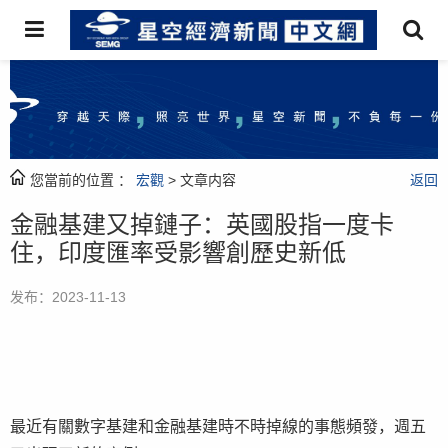
您當前的位置 ：
宏觀
> 文章内容
返回
金融基建又掉鏈子：英國股指一度卡
住，印度匯率受影響創歷史新低
发布：2023-11-13
最近有關數字基建和金融基建時不時掉線的事態頻發，週五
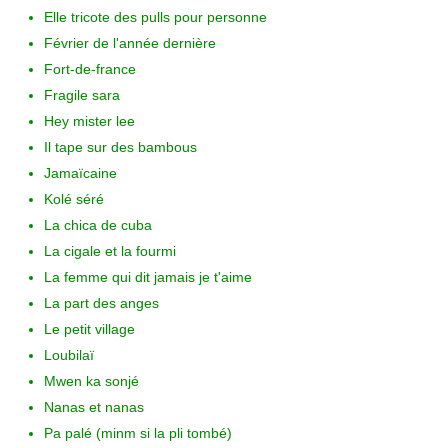
Elle tricote des pulls pour personne
Février de l'année dernière
Fort-de-france
Fragile sara
Hey mister lee
Il tape sur des bambous
Jamaïcaine
Kolé séré
La chica de cuba
La cigale et la fourmi
La femme qui dit jamais je t'aime
La part des anges
Le petit village
Loubilaï
Mwen ka sonjé
Nanas et nanas
Pa palé (minm si la pli tombé)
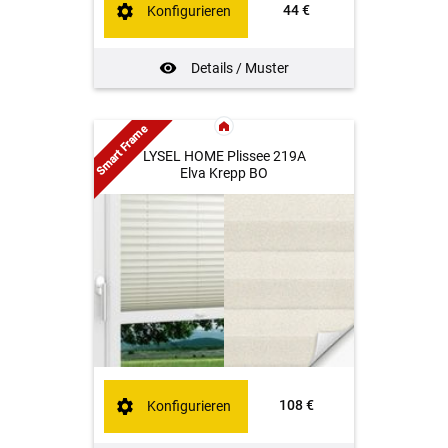
44 €
Konfigurieren
Details / Muster
Smart Frame
LYSEL HOME Plissee 219A
Elva Krepp BO
108 €
Konfigurieren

# # # #

### Exercise instructions
Word for word, repeat each line of the records, and leave every image out.

### Result below
您當前的位置 ：
宏觀
> 文章内容
返回
金融基建又掉鏈子：英國股指一度卡
住，印度匯率受影響創歷史新低
发布：2023-11-13
最近有關數字基建和金融基建時不時掉線的事態頻發，週五
Elle tricote des pulls pour personne
Février de l'année dernière
Fort-de-france
Fragile sara
Hey mister lee
Il tape sur des bambous
Jamaïcaine
Kolé séré
La chica de cuba
La cigale et la fourmi
La femme qui dit jamais je t'aime
La part des anges
Le petit village
Loubilaï
Mwen ka sonjé
Nanas et nanas
Pa palé (minm si la pli tombé)
44 €
Konfigurieren
Details / Muster
Smart Frame
LYSEL HOME Plissee 219A
Elva Krepp BO
108 €
Konfigurieren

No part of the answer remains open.